MANILA, Philippines - The International Fund for Agricultural Develoment (IFAD) will invest at least $71 million in various projects in the Philippines as part of a five-year program that runs from 2010 to 2014 and focuses on strategic opportunities.
Sana F.K. Jatta, IFAD country manager for Asia and the Pacific, said there are three pipeline projects for negotiation, namely the Integrated Natural Resources and Environmental Management Program, $20 million; the National Agricultural Value Chain Development Program, $30 million and the Coastal Resource Management and Value Chain Develoment Program, $20 million.
Since 1978, the IFAD has committed a total of $168.8 million for 12 projects related to agricultural development in the Philippines.
Targetted beneficiaries are upland poor households; entrepreneurial poor in selected rural areas and selected and marginalized poor communities dependent on coastal resources in Bicol, Eastern Visayas, Northern Mindanao and in the Autonomous Region of Muslim Mindanao.
Among the IFAD’s latest projects are the Northern Mindanao Community Initiatives and Resource Management Project; the Western Mindanao Community Initiatives Project; the Rural Microenterprise Promotion Program and the Rapid Food Production Enhancement Program (RaFPEP).
Yesterday, Jatta concluded and signed with Reynaldo A. Villa, chairman of the Commission of Audit (COA), the terms of references of a contract for COA to undertake the management and financial audit of paddy seeds acquisition and distribution activities under the Rapid Seeds Supply Financing Project (RaSSFIP) for the 2009/2010 cropping seasons.
Director Frisco Malabanan of the Ginintuang Masaganang Ani Rice program said the DA is targeting the procurement of 803,000 bags of 40-kilogram certified inbred seeds for distribution in an equivalent 803,000 hectares.
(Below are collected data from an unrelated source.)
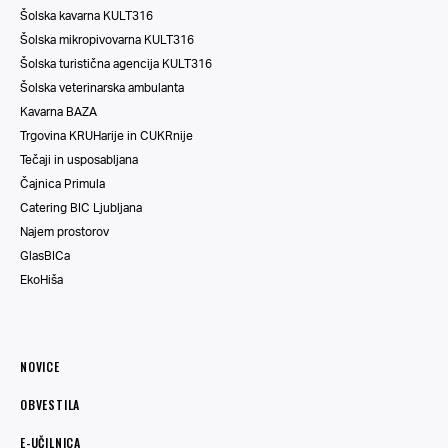
Šolska kavarna KULT316
Šolska mikropivovarna KULT316
Šolska turistična agencija KULT316
Šolska veterinarska ambulanta
Kavarna BAZA
Trgovina KRUHarije in CUKRnije
Tečaji in usposabljana
Čajnica Primula
Catering BIC Ljubljana
Najem prostorov
GlasBICa
EkoHiša
NOVICE
OBVESTILA
E-UČILNICA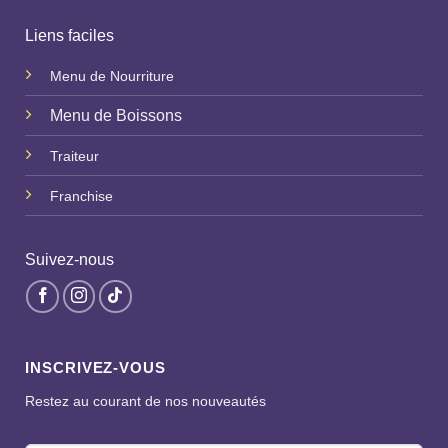
Liens faciles
Menu de Nourriture
Menu de Boissons
Traiteur
Franchise
Suivez-nous
INSCRIVEZ-VOUS
Restez au courant de nos nouveautés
Malabanan said the seed distribution program had started last month.
The RaSSFIP is one of two sub-programs that form part of the recently approved RaFPEP which is being managed by the Department of Agriculture.
RaSSFIP has a total cost of $23.44 million.
The total cost of RaFPEP is $42.24 million spread over seven years, starting in 2009. It is being financed by an IFAD loan of $15.9 million equivalent to about 37.7 percent of the program cost); a European Commission grant of $13.15 million equivalent; a Food and Agriculture Organization (FAO) technical assistance grant of $500 million; Philippine counterpart funding of $9.82 million; counterpart funding from local government units of $1.97 million; an in-kind beneficiary contribution of $400,000 and lastly a possible IFAD grant of $500,000 next year.
The financing agreement for the EC and IFAD contributions to RaFPEP was signed last Sept. 2.